No era así durante los siglos XII y XIII, cuando una verdadera revolución de la fe iluminó las artes y las ciencias dejándolas al servicio del espíritu. Fue entonces cuando nació el siglo de las catedrales. Ese espíritu llevó al hombre de la vieja Europa a una fiebre de construir más de doscientas catedrales, en aquellos lugares donde se ubicaban las viejas y destartaladas iglesias, que ocupaban a su vez los ancestrales lugares de culto de los viejos pobladores del continente.
Fueron los constructores de las catedrales los que, encarnando los principios de la arquitectura sagrada sobre la piedra, hicieron de las catedrales un espacio privilegiado de unión entre el hombre y Dios, entre el hombre y el cosmos.
Cada catedral tiene, sin embargo, sus propias características. No hay ninguna igual a otra, todas recrean las viejas normas de construcción dictadas por el maestro constructor, pero cada una de ellas guarda su singularidad además de su ubicación, que las hace únicas.

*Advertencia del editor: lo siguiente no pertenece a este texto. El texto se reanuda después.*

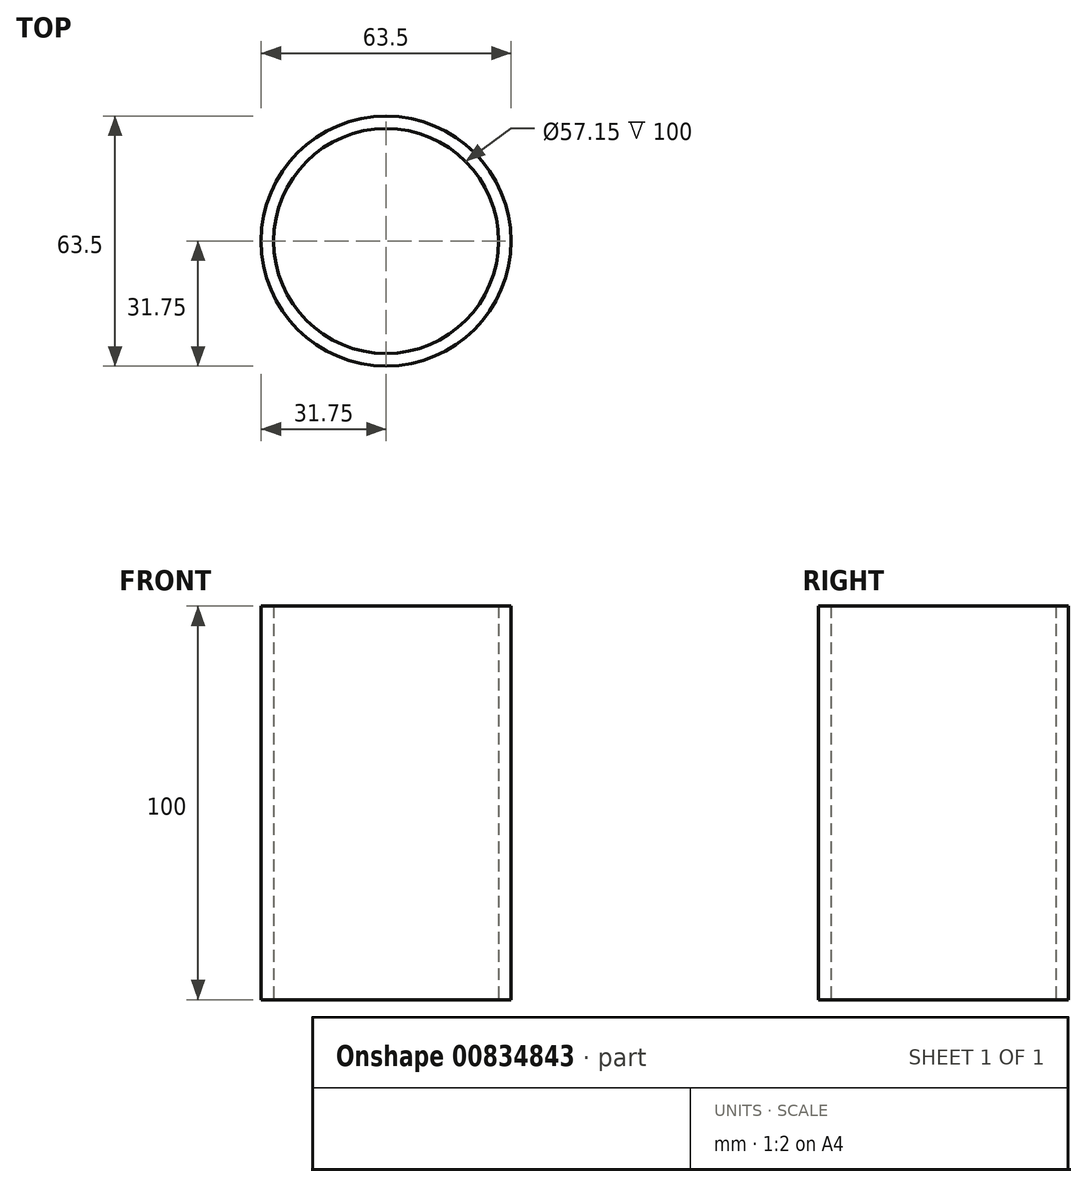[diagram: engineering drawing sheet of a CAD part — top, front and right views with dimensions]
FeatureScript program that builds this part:
annotation { "Feature Type Name" : "Feature", "Feature Type Description" : "" }
export const myFeature = defineFeature(function(context is Context, id is Id, definition is map)
    precondition{}
    {
        {
            var Q0;
            Q0=qCreatedBy(makeId("Top.planeOp"),FACE);
            var sketch = newSketch(context, id + "F0", { "sketchPlane" : qUnion([Q0])});
            skCircle(sketch, "E0", {"center": v(0, 0) * mm, "radius": 31.75 * mm});
            skCircle(sketch, "E1", {"center": v(0, 0) * mm, "radius": 28.57 * mm});
            skSolve(sketch);
        }
        {
            var Q0;
            Q0 = qSketchRegion(id + "F0", true);
            extrude(context, id + "F1", {"entities" : qUnion([Q0]), "depth" : 100 * mm, "offsetDistance" : 25 * mm});
        }
    });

Las catedrales no eran solamente templos, como hemos dicho, dedicados estrictamente al culto religioso; a su vez, se convierten en lugares de encuentro, de discusión, de contemplación. De ello surge el concepto de la escuela-catedral, donde se imparten conocimientos de las llamadas artes liberales, divididas en el trívium (retórica, gramática y dialéctica) y el quadrívium (aritmética, geometría, astrología y música), siendo muy pronto la dialéctica la que se convirtió en la materia maestra como arte del razonamiento. La catedral debe considerarse una recreación del mundo y de sus leyes: desde la formulación de su proyecto hasta la elección de la fecha de colocación de su primera piedra, reflejan al universo y su manifestación. Así se establece una relación trivalente entre el Hombre, el Mundo y Dios.
La catedral reproduce los tres niveles, es decir, el Cielo, la Tierra, y el Mundo Subterráneo, o sea, el espíritu, el alma y el cuerpo del templo. El hombre y el templo han sido creados con el mismo modelo, y el lazo que une al hombre y a la Divinidad es la catedral. El mundo subterráneo es la sede de las potencias ctónicas, donde las semillas fructifican gracias a las energías telúricas que reciben. Estas fuerzas están representadas por la virgen negra, venerada en lugares como la cripta de las catedrales, y relacionada con los misterios de la resurrección y de la transmutación.
La tierra es el medio donde se desarrolla la vida, la naturaleza con todos sus elementos. Es el hábitat humano durante su estancia terrestre. El cielo es la sede de la luz de las potencias solares y de la Divinidad, es aquí donde se anuda la construcción y se encarna a modo de bóveda. El nudo que ata este mundo es la piedra clave, que concentra y difunde las fuerzas hacia las columnas, de la misma manera que el cielo difunde sus energías y se une con la tierra. El templo por excelencia, la catedral, es un espacio de transmutación, puesto que es capaz de transformar lo profano en sagrado, lo que significa una operación alquímica.
La alquimia estaba considerada como la ciencia de las transformaciones, y estas podían operar tanto a nivel físico como psíquico o espiritual. Cierto número de catedrales presentan en sus representaciones los medallones con los signos de conocimiento alquímico que los constructores labraron en ciertos lugares muy significativos de las catedrales. La búsqueda alquímica sobrepasa los conocimientos sobre la materia, es la práctica a través de la cual la materia, la psique y el espíritu podrían volver a la unidad primordial, es decir, a Dios.